ACTIVITY
Read through the material below and find each line that has the word "Gerber"; copy it.

SOURCE INFORMATION
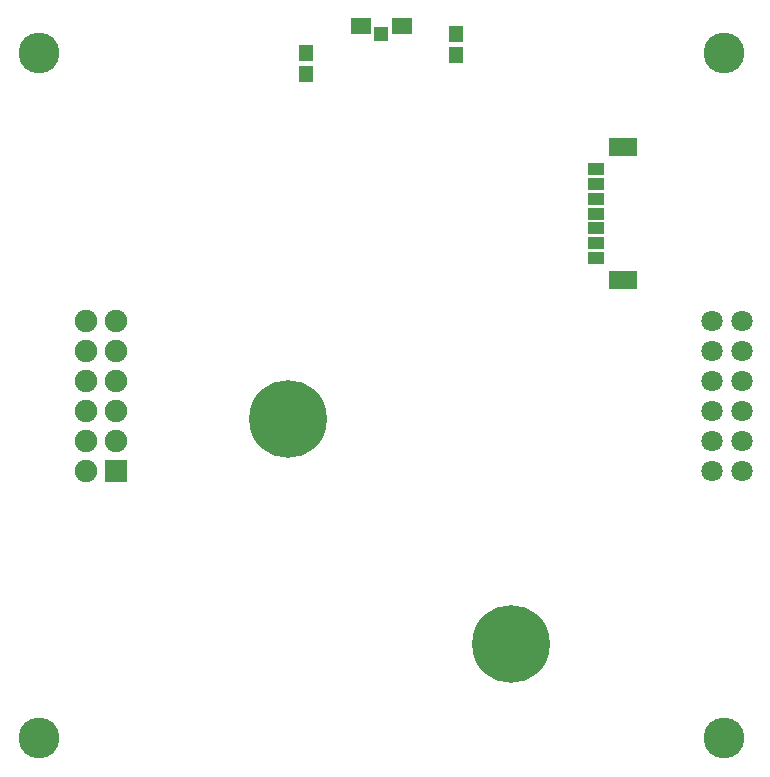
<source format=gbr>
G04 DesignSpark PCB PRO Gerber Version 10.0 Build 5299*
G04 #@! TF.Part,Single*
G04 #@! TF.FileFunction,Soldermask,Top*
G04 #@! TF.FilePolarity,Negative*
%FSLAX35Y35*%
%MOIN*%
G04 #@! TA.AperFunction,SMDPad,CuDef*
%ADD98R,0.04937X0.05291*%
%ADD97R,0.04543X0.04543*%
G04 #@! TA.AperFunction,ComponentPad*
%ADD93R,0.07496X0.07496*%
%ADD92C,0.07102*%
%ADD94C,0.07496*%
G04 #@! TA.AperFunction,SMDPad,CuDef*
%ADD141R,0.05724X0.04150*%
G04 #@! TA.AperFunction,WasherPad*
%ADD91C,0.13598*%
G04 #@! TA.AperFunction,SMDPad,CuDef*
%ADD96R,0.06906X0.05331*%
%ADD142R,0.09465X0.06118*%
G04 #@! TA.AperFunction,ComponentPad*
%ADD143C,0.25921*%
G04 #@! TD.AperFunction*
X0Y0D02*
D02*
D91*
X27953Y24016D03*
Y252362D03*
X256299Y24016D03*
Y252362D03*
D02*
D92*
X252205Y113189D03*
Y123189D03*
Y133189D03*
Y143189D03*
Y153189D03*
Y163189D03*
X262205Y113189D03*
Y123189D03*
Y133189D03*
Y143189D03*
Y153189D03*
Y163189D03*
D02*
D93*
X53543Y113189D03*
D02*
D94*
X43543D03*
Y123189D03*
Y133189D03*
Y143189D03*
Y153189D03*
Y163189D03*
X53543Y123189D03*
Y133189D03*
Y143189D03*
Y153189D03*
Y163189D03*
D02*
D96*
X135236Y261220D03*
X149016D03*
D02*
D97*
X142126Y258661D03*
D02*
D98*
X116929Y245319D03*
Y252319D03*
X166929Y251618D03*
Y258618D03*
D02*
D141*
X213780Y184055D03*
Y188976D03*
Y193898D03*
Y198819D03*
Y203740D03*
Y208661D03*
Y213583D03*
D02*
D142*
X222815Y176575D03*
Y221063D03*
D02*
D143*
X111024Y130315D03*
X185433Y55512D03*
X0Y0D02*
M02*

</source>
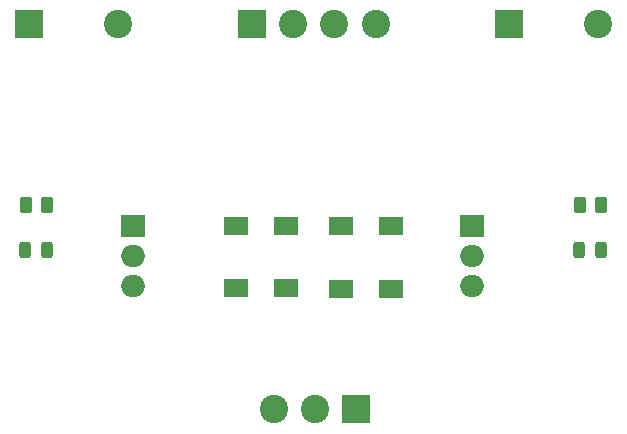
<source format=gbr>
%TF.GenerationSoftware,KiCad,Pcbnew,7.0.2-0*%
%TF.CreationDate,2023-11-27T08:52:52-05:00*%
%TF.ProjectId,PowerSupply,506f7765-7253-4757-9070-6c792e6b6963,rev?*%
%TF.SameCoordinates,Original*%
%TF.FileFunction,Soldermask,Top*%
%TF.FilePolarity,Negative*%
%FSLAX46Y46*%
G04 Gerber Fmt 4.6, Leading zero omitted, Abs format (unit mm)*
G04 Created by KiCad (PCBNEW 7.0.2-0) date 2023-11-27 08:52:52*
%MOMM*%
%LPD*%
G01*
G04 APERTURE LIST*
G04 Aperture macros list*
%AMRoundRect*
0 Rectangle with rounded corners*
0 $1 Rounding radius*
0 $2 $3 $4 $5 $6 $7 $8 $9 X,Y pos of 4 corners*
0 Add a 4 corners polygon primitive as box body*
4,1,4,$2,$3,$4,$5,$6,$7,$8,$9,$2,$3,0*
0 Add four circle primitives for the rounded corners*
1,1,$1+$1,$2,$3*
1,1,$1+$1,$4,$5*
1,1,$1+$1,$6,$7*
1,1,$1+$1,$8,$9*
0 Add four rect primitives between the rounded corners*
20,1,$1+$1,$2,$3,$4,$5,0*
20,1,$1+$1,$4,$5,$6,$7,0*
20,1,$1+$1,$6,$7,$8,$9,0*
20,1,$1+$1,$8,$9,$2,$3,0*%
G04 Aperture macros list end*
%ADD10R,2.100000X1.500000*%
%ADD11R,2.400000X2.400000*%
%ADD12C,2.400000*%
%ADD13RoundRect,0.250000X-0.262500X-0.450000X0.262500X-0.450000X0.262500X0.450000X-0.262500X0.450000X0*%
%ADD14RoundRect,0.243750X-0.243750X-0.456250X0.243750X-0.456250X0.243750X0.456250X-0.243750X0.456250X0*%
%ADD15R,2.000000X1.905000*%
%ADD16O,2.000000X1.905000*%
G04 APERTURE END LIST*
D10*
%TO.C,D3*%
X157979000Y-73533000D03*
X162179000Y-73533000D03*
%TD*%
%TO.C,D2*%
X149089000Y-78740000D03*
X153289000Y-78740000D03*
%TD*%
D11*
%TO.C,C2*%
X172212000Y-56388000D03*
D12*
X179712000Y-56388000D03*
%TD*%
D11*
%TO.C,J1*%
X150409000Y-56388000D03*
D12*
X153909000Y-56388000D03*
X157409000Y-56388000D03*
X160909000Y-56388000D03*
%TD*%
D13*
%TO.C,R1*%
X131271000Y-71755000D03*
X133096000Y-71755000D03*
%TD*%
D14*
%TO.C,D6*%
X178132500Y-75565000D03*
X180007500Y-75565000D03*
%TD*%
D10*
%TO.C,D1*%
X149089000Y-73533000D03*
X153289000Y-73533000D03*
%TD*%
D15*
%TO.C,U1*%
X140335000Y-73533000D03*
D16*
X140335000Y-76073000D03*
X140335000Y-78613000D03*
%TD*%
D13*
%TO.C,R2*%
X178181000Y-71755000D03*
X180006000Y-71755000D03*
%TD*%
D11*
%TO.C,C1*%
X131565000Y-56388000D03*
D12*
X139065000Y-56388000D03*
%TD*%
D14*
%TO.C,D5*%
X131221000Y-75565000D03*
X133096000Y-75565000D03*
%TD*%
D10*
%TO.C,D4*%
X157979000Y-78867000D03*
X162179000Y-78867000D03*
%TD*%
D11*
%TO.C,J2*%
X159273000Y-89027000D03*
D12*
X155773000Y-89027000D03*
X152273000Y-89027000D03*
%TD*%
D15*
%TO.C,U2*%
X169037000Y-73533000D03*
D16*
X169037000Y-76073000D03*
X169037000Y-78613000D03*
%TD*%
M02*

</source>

--

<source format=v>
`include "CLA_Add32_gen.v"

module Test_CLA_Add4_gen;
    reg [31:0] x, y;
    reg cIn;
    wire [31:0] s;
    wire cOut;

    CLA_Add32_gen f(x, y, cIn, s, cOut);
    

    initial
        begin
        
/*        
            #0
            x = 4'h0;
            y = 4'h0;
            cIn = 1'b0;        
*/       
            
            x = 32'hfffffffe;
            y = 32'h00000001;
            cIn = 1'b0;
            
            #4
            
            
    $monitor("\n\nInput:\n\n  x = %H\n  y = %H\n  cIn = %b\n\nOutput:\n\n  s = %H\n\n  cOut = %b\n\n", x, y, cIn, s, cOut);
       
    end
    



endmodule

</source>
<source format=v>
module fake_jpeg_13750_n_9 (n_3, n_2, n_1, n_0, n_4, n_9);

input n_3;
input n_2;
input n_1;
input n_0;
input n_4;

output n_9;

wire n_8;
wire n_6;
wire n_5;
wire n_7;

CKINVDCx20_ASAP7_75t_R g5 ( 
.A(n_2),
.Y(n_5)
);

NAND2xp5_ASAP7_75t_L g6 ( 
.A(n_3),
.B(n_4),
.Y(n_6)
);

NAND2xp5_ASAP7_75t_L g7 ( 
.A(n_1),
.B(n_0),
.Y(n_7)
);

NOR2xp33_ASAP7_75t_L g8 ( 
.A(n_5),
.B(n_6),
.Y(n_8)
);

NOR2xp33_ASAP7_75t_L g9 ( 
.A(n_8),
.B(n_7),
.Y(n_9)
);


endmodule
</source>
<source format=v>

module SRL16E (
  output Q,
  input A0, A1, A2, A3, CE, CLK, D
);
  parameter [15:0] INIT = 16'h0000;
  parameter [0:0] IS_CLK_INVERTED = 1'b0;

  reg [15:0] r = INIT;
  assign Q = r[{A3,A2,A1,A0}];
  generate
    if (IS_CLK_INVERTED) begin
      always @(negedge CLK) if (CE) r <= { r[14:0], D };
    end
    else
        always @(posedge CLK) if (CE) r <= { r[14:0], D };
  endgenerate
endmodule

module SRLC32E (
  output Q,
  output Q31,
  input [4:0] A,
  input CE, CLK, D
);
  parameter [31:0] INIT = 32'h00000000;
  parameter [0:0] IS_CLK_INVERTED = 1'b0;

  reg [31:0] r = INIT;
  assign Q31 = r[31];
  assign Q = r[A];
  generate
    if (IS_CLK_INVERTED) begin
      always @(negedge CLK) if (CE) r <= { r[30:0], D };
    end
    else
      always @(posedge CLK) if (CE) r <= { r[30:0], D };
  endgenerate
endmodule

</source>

OUTPUT FOR THIS EXERCISE
G04 DesignSpark PCB PRO Gerber Version 10.0 Build 5299*
G04 Gerber Fmt 4.6, Leading zero omitted, Abs format (unit mm)*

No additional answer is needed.